■ WORK INSTRUCTION:
Please repeat every line below exactly, from the first to the last.

■ DATA FOR THIS EXERCISE:

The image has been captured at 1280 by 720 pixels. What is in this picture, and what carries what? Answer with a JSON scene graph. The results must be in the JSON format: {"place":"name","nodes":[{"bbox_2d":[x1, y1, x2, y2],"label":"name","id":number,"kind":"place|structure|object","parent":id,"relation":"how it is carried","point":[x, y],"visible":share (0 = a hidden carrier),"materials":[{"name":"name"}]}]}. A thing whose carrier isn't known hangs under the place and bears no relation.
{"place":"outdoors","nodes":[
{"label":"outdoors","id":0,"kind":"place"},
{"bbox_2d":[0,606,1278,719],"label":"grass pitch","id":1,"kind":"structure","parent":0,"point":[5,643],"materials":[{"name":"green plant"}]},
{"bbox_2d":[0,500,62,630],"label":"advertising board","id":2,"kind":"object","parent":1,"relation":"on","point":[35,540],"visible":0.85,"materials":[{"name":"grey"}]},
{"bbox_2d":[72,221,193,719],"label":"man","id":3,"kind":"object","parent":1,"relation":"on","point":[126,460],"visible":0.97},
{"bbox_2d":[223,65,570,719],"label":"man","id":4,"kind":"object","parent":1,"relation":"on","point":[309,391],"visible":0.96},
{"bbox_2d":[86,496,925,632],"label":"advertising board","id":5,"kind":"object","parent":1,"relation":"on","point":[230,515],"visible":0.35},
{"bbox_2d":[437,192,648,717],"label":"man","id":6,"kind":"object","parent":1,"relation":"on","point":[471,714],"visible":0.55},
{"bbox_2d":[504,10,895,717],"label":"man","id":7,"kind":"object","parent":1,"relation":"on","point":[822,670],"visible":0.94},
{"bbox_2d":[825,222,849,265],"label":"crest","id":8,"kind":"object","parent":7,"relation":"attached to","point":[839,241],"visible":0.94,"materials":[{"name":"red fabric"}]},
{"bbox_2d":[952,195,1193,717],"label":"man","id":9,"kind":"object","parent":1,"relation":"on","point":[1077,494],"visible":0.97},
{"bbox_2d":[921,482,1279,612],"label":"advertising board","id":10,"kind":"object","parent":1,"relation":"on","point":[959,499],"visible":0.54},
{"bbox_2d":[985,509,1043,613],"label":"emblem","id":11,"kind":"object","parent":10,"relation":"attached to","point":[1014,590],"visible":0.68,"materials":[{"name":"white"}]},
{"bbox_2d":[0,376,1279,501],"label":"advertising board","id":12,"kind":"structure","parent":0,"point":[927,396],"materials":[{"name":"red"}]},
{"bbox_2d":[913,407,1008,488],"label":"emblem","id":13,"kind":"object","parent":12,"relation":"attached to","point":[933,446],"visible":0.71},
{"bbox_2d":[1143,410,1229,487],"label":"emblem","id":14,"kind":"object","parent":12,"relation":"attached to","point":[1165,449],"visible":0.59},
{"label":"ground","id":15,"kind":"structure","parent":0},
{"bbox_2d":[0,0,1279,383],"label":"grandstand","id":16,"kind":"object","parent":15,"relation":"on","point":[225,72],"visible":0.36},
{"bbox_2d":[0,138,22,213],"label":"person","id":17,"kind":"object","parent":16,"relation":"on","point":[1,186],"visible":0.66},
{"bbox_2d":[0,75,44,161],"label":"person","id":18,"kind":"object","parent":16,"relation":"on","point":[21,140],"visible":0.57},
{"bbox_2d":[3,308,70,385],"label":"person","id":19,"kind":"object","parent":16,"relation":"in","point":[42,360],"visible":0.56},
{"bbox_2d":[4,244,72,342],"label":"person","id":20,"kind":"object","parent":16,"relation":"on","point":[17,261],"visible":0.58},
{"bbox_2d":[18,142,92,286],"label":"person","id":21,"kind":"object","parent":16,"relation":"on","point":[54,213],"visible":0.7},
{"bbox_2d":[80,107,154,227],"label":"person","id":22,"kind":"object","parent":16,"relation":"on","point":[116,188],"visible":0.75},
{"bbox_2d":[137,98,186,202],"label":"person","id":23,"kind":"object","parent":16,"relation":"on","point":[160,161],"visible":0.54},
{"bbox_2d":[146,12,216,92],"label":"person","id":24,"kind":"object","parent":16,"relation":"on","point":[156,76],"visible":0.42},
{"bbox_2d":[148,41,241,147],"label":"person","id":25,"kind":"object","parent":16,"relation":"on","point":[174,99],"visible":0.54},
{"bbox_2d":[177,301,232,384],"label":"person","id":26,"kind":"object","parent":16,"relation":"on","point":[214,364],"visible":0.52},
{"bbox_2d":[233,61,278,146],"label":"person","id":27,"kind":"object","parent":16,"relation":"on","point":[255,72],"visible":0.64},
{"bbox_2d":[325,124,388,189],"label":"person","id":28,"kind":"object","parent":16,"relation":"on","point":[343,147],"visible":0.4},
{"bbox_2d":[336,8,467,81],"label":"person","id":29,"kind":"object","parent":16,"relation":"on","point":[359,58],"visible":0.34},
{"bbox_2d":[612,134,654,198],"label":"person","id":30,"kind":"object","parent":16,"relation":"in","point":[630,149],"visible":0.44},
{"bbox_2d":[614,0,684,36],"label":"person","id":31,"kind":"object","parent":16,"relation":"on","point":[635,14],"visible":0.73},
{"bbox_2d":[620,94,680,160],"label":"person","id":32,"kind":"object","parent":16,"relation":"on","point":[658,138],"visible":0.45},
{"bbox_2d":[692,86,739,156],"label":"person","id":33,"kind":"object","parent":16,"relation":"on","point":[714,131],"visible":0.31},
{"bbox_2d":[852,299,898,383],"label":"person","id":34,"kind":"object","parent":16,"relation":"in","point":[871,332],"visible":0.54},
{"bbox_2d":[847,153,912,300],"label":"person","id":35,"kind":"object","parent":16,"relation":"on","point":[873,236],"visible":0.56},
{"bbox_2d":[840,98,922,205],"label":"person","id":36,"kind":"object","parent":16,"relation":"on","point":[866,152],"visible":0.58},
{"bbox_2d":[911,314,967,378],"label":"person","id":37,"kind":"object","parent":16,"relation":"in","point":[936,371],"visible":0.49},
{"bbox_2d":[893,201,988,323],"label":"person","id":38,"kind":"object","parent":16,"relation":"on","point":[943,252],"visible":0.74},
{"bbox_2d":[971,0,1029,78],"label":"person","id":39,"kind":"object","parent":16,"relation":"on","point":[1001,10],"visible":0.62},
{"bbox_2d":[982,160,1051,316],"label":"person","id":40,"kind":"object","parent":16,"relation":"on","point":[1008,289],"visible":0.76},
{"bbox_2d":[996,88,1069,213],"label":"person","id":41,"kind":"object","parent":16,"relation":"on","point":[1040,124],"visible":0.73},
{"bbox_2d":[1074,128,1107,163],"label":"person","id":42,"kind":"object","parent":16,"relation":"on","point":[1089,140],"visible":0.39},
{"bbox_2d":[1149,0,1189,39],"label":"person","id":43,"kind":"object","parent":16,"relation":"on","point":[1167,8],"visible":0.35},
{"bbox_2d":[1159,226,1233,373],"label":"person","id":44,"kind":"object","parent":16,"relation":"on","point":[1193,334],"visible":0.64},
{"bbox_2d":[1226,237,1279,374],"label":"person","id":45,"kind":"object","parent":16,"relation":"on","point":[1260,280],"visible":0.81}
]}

■ RESULT OF THE TASK:
The image has been captured at 1280 by 720 pixels. What is in this picture, and what carries what? Answer with a JSON scene graph. The results must be in the JSON format: {"place":"name","nodes":[{"bbox_2d":[x1, y1, x2, y2],"label":"name","id":number,"kind":"place|structure|object","parent":id,"relation":"how it is carried","point":[x, y],"visible":share (0 = a hidden carrier),"materials":[{"name":"name"}]}]}. A thing whose carrier isn't known hangs under the place and bears no relation.
{"place":"outdoors","nodes":[
{"label":"outdoors","id":0,"kind":"place"},
{"bbox_2d":[0,606,1278,719],"label":"grass pitch","id":1,"kind":"structure","parent":0,"point":[5,643],"materials":[{"name":"green plant"}]},
{"bbox_2d":[0,500,62,630],"label":"advertising board","id":2,"kind":"object","parent":1,"relation":"on","point":[35,540],"visible":0.85,"materials":[{"name":"grey"}]},
{"bbox_2d":[72,221,193,719],"label":"man","id":3,"kind":"object","parent":1,"relation":"on","point":[126,460],"visible":0.97},
{"bbox_2d":[223,65,570,719],"label":"man","id":4,"kind":"object","parent":1,"relation":"on","point":[309,391],"visible":0.96},
{"bbox_2d":[86,496,925,632],"label":"advertising board","id":5,"kind":"object","parent":1,"relation":"on","point":[230,515],"visible":0.35},
{"bbox_2d":[437,192,648,717],"label":"man","id":6,"kind":"object","parent":1,"relation":"on","point":[471,714],"visible":0.55},
{"bbox_2d":[504,10,895,717],"label":"man","id":7,"kind":"object","parent":1,"relation":"on","point":[822,670],"visible":0.94},
{"bbox_2d":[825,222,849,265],"label":"crest","id":8,"kind":"object","parent":7,"relation":"attached to","point":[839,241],"visible":0.94,"materials":[{"name":"red fabric"}]},
{"bbox_2d":[952,195,1193,717],"label":"man","id":9,"kind":"object","parent":1,"relation":"on","point":[1077,494],"visible":0.97},
{"bbox_2d":[921,482,1279,612],"label":"advertising board","id":10,"kind":"object","parent":1,"relation":"on","point":[959,499],"visible":0.54},
{"bbox_2d":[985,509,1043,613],"label":"emblem","id":11,"kind":"object","parent":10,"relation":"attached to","point":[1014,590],"visible":0.68,"materials":[{"name":"white"}]},
{"bbox_2d":[0,376,1279,501],"label":"advertising board","id":12,"kind":"structure","parent":0,"point":[927,396],"materials":[{"name":"red"}]},
{"bbox_2d":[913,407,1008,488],"label":"emblem","id":13,"kind":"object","parent":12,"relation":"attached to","point":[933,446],"visible":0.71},
{"bbox_2d":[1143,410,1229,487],"label":"emblem","id":14,"kind":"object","parent":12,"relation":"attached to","point":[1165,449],"visible":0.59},
{"label":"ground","id":15,"kind":"structure","parent":0},
{"bbox_2d":[0,0,1279,383],"label":"grandstand","id":16,"kind":"object","parent":15,"relation":"on","point":[225,72],"visible":0.36},
{"bbox_2d":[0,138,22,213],"label":"person","id":17,"kind":"object","parent":16,"relation":"on","point":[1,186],"visible":0.66},
{"bbox_2d":[0,75,44,161],"label":"person","id":18,"kind":"object","parent":16,"relation":"on","point":[21,140],"visible":0.57},
{"bbox_2d":[3,308,70,385],"label":"person","id":19,"kind":"object","parent":16,"relation":"in","point":[42,360],"visible":0.56},
{"bbox_2d":[4,244,72,342],"label":"person","id":20,"kind":"object","parent":16,"relation":"on","point":[17,261],"visible":0.58},
{"bbox_2d":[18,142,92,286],"label":"person","id":21,"kind":"object","parent":16,"relation":"on","point":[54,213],"visible":0.7},
{"bbox_2d":[80,107,154,227],"label":"person","id":22,"kind":"object","parent":16,"relation":"on","point":[116,188],"visible":0.75},
{"bbox_2d":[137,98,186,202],"label":"person","id":23,"kind":"object","parent":16,"relation":"on","point":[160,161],"visible":0.54},
{"bbox_2d":[146,12,216,92],"label":"person","id":24,"kind":"object","parent":16,"relation":"on","point":[156,76],"visible":0.42},
{"bbox_2d":[148,41,241,147],"label":"person","id":25,"kind":"object","parent":16,"relation":"on","point":[174,99],"visible":0.54},
{"bbox_2d":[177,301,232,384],"label":"person","id":26,"kind":"object","parent":16,"relation":"on","point":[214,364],"visible":0.52},
{"bbox_2d":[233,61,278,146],"label":"person","id":27,"kind":"object","parent":16,"relation":"on","point":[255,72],"visible":0.64},
{"bbox_2d":[325,124,388,189],"label":"person","id":28,"kind":"object","parent":16,"relation":"on","point":[343,147],"visible":0.4},
{"bbox_2d":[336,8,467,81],"label":"person","id":29,"kind":"object","parent":16,"relation":"on","point":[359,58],"visible":0.34},
{"bbox_2d":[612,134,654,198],"label":"person","id":30,"kind":"object","parent":16,"relation":"in","point":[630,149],"visible":0.44},
{"bbox_2d":[614,0,684,36],"label":"person","id":31,"kind":"object","parent":16,"relation":"on","point":[635,14],"visible":0.73},
{"bbox_2d":[620,94,680,160],"label":"person","id":32,"kind":"object","parent":16,"relation":"on","point":[658,138],"visible":0.45},
{"bbox_2d":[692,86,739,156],"label":"person","id":33,"kind":"object","parent":16,"relation":"on","point":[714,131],"visible":0.31},
{"bbox_2d":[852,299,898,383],"label":"person","id":34,"kind":"object","parent":16,"relation":"in","point":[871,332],"visible":0.54},
{"bbox_2d":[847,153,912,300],"label":"person","id":35,"kind":"object","parent":16,"relation":"on","point":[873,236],"visible":0.56},
{"bbox_2d":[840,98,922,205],"label":"person","id":36,"kind":"object","parent":16,"relation":"on","point":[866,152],"visible":0.58},
{"bbox_2d":[911,314,967,378],"label":"person","id":37,"kind":"object","parent":16,"relation":"in","point":[936,371],"visible":0.49},
{"bbox_2d":[893,201,988,323],"label":"person","id":38,"kind":"object","parent":16,"relation":"on","point":[943,252],"visible":0.74},
{"bbox_2d":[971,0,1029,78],"label":"person","id":39,"kind":"object","parent":16,"relation":"on","point":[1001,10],"visible":0.62},
{"bbox_2d":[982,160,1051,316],"label":"person","id":40,"kind":"object","parent":16,"relation":"on","point":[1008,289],"visible":0.76},
{"bbox_2d":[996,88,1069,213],"label":"person","id":41,"kind":"object","parent":16,"relation":"on","point":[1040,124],"visible":0.73},
{"bbox_2d":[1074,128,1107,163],"label":"person","id":42,"kind":"object","parent":16,"relation":"on","point":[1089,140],"visible":0.39},
{"bbox_2d":[1149,0,1189,39],"label":"person","id":43,"kind":"object","parent":16,"relation":"on","point":[1167,8],"visible":0.35},
{"bbox_2d":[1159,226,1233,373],"label":"person","id":44,"kind":"object","parent":16,"relation":"on","point":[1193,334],"visible":0.64},
{"bbox_2d":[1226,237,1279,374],"label":"person","id":45,"kind":"object","parent":16,"relation":"on","point":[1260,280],"visible":0.81}
]}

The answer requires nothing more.